> **EXERCISE REQUIREMENTS**
What lines in the records include the string "from"? Return each one.

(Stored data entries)

________________________________________

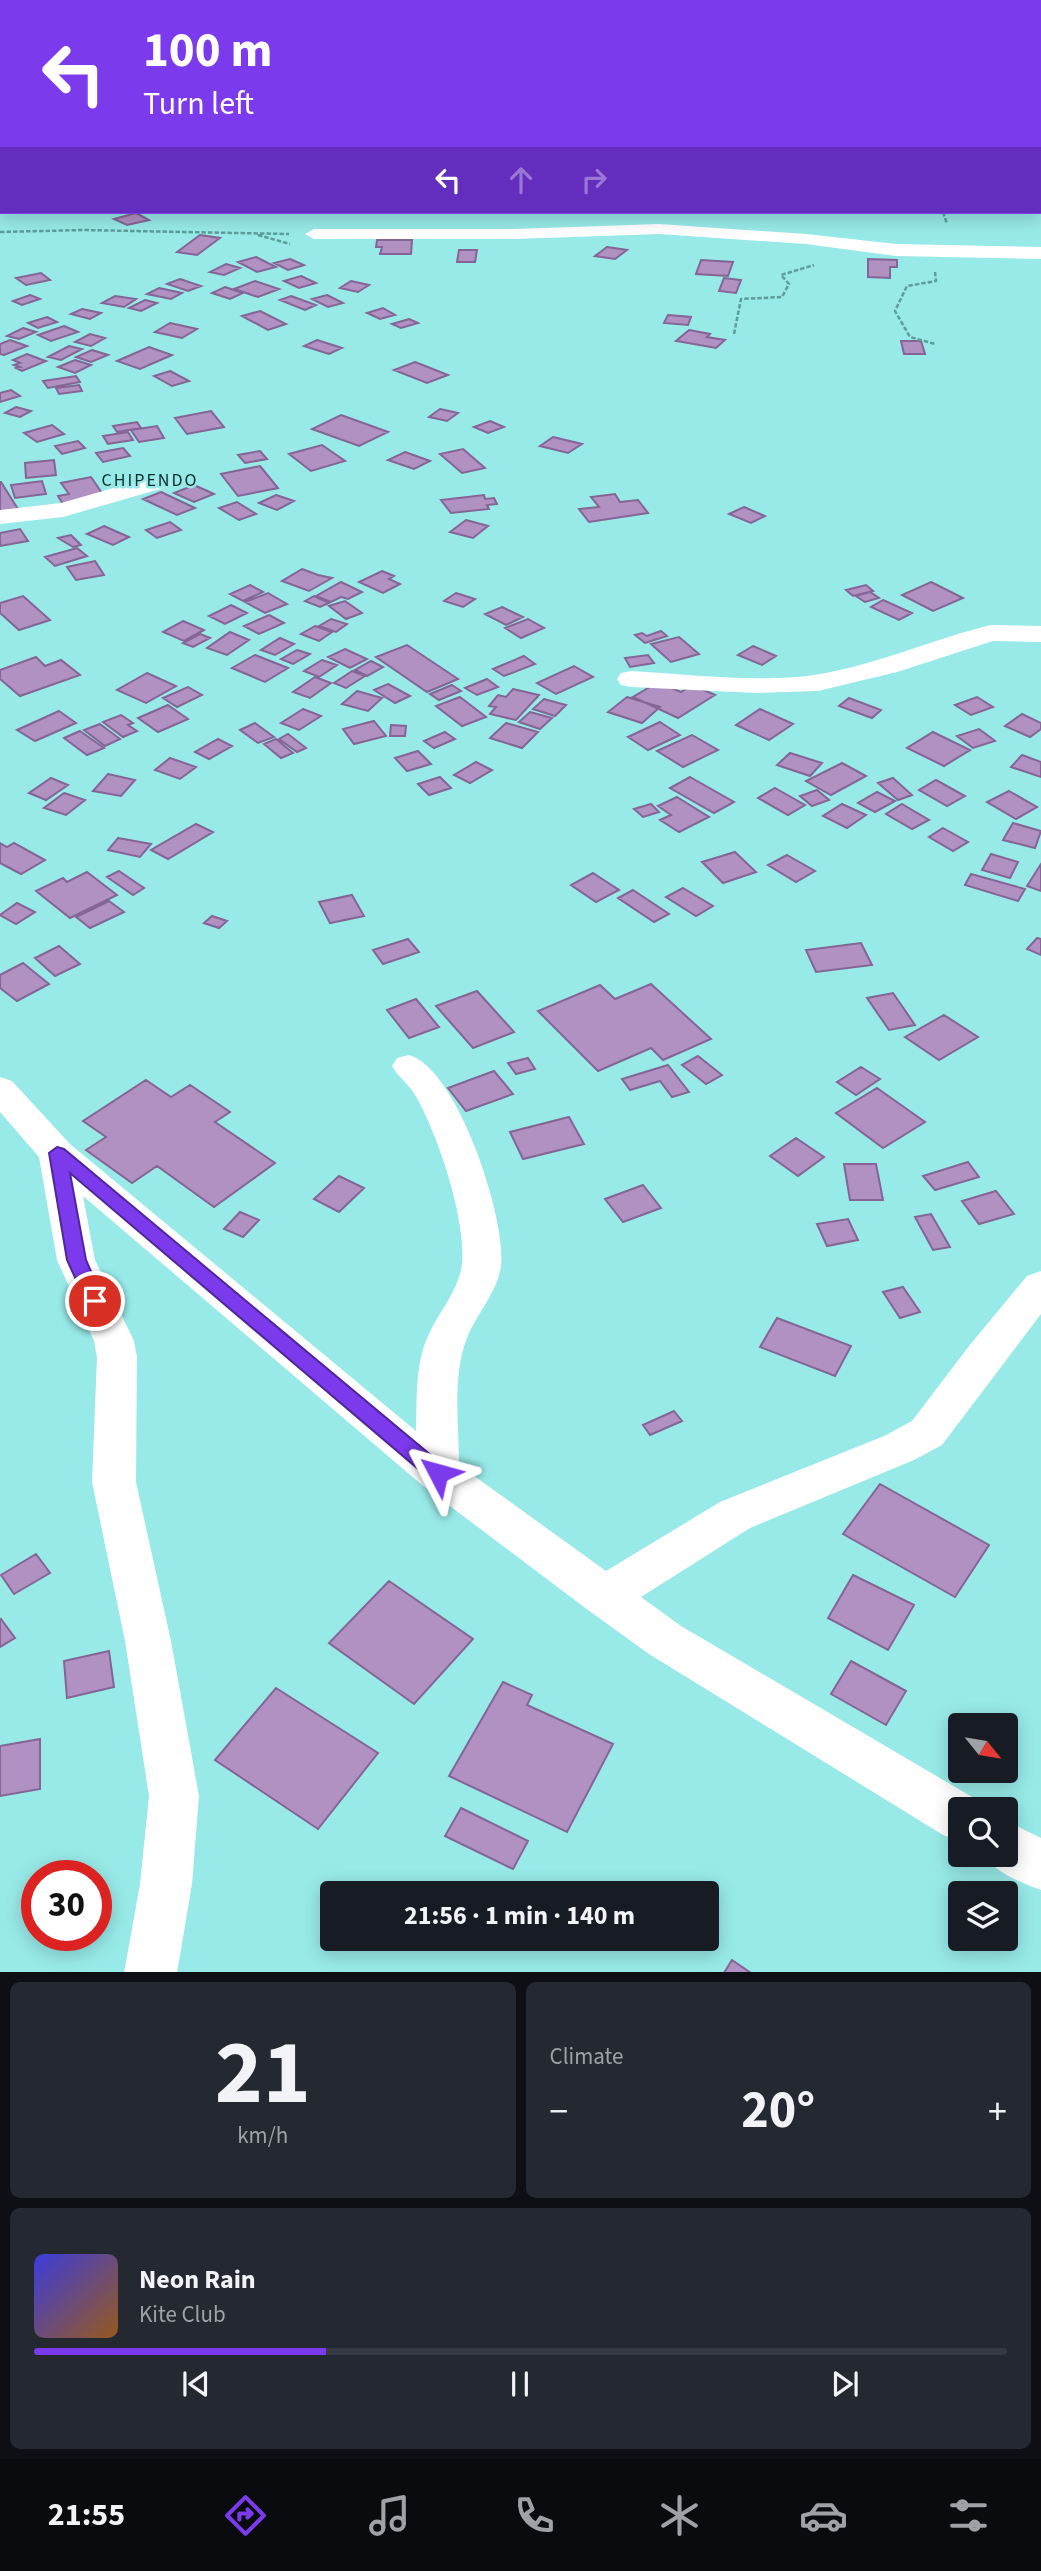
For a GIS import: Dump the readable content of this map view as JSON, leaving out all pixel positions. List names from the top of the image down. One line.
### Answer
{"districts":["CHIPENDO"],"north":"bottom right","page":{"turn":["100 m","Turn left"],"limit":"30","trip":"21:56 · 1 min · 140 m","tile":[["21","km/h"],"Climate"],"heat":["−","20°","+"],"song":["Neon Rain","Kite Club"],"tabs":"21:55"}}
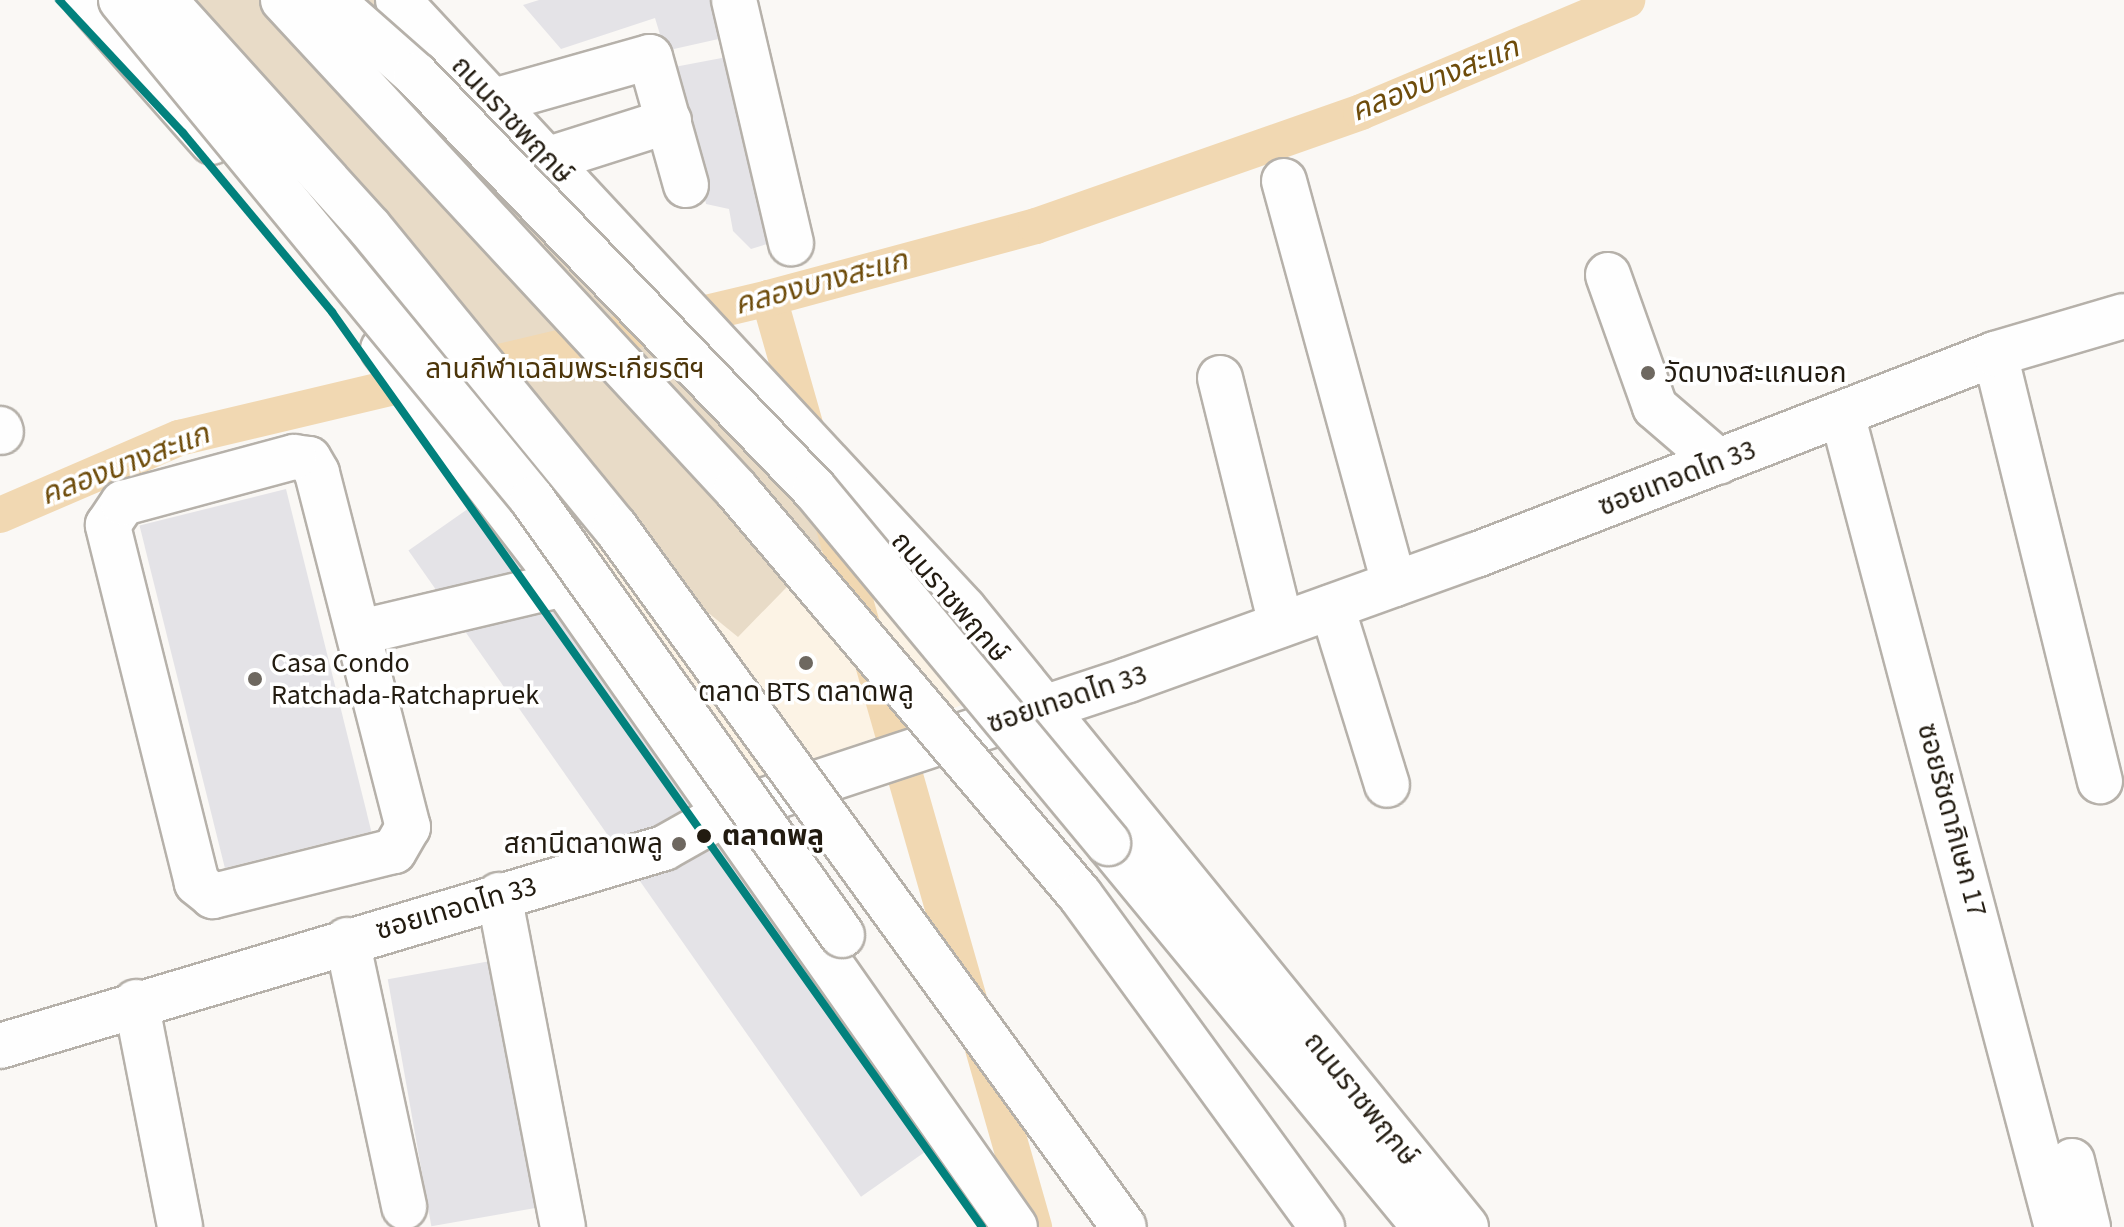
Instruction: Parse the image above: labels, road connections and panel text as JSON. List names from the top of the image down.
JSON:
{
  "streets": {
    "main road": ["ถนนราชพฤกษ์", "ซอยเทอดไท 33", "ซอยรัชดาภิเษก 17"]
  },
  "crossings": [
    ["ถนนราชพฤกษ์", "ซอยเทอดไท 33"],
    ["ซอยเทอดไท 33", "ซอยรัชดาภิเษก 17"]
  ],
  "water": ["คลองบางสะแก"],
  "parks": ["ลานกีฬาเฉลิมพระเกียรติฯ"],
  "places": [
    "วัดบางสะแกนอก",
    "ตลาด BTS ตลาดพลู",
    "Casa Condo Ratchada-Ratchapruek",
    "ตลาดพลู",
    "สถานีตลาดพลู"
  ]
}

________________________________________

> **ANSWER FOR THIS EXERCISE**
For a GIS import: Dump the readable content of this map view as JSON, leaving out all pixel positions. List names from the top of the image down. One line.
Instruction: Parse the image above: labels, road connections and panel text as JSON. List names from the top of the image down.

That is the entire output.